In the small suburb where I live, where the shopping strip is often referred to as the Village, there has recently been a disturbance in the usually harmonious business community. This has been caused by a pop-up coffee shop opening just two doors away from an existing, long standing, popular, hole in the wall coffee shop.
The owner of the new pop-up already has an established coffee shop in an adjacent suburb.
So, why has this ruffled feathers, particularly my feathers? For me the very fact of setting up a very similar business (I would image on a shoestring as its a pop-up) just two doors from a long standing existing business could be seen as aggressive competition; especially when it also appears the new business is attempting to compete on price (at first advertising coffee at $3 all day when the standard rate in town is $3.80 – $4.00). As we know, in business, no-one wins in a price war.
I have been running businesses and sitting on boards in Brisbane for the last ten years. I love business, start-ups and entrepreneurialism. I know that business has the power to effect great social change, but also the power to do harm. I am mostly interested in the new forms of business that have ethical and social considerations at the fore, e.g LUSH, Buffed, SEED PPM etc.
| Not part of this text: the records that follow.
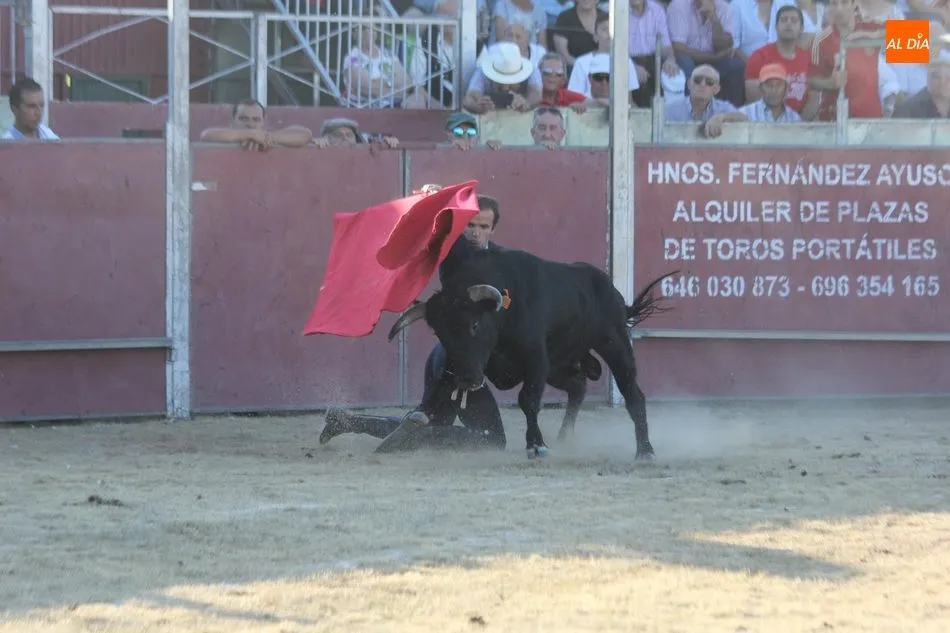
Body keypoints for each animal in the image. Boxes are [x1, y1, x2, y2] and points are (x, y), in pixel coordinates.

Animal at [388, 240, 675, 460]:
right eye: (440, 333)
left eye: (474, 324)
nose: (468, 380)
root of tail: (612, 291)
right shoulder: (459, 364)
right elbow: (441, 386)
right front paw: (418, 417)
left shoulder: (535, 359)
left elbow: (528, 399)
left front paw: (536, 445)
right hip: (558, 364)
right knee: (578, 385)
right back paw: (564, 438)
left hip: (613, 344)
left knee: (633, 394)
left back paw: (645, 450)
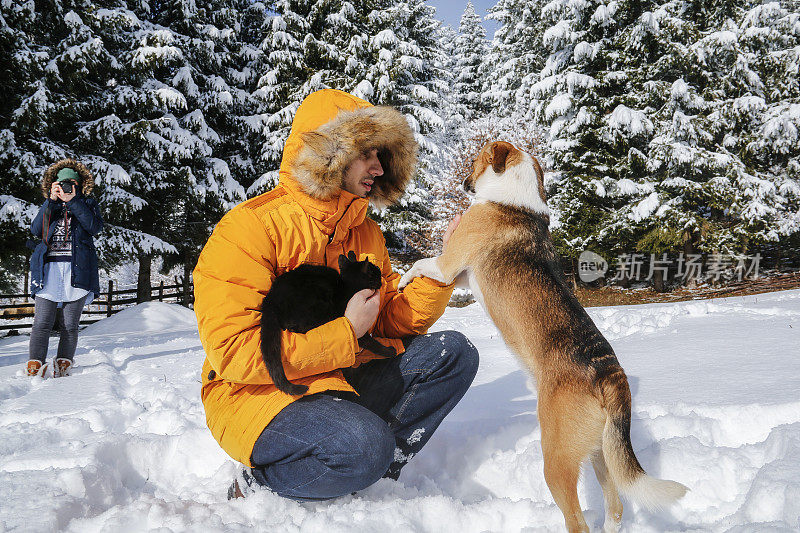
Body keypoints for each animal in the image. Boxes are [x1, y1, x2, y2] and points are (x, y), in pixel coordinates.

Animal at [260, 250, 396, 394]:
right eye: (377, 274)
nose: (381, 281)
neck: (347, 286)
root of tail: (270, 300)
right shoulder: (356, 327)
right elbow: (372, 343)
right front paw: (389, 351)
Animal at [400, 141, 688, 532]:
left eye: (473, 162)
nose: (463, 183)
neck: (514, 201)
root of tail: (608, 372)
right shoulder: (459, 278)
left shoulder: (447, 268)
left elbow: (417, 265)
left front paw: (400, 280)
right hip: (599, 451)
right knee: (615, 508)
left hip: (556, 459)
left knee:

These businesses show me that we don’t have to continue to do business they way its been done for the last hundred years (ultra competitive markets), because clearly the market is not always right.
To save relying on the flawed free-market methodology, I believe that when a new business owner writes a business plan they should do Community Risk Analysis; asking “if I open a business here, how will that affect others in this community” – what is the scale and probability of negative (and positive) community and social impact.
Overtly aggressive competition is anathema to everything I believe in; it’s a patriarchal, last century business model, especially in small towns. A debate was had on facebook when this pop-up popped up, with defenders of the free market stating that ‘people didn’t complain when other cafes started selling coffee in the ‘village’; these arguments were quickly responded to by people pointing out that those other cafe’s in question were not two doors (10 metres) away from an existing business and “have a point of difference from one another”. There were other tired arguments on how customers will choose the best coffee etc, but these miss the central problem; the moral question of setting up two doors away from an existing almost identical model.
When we rely on the ‘market is always right’ type of argument we miss the point that, as Naomi Klein says, (the capitalist) “system doesn’t think as an entity; it thinks as collections of self-interested profit-seeking units”; and those self-interested profit-seeking units don’t take into account the effect one small business opening close-by to an existing similar business will have on the people that own the first business and of the staff that work there.
It seems fairly clear after living her for ten years that local residents enjoy the ‘village’ atmosphere, including the supporters of the pop-up business; but surely in village life businesses tend to be more collaborative and supportive. It’s time we put that into practice.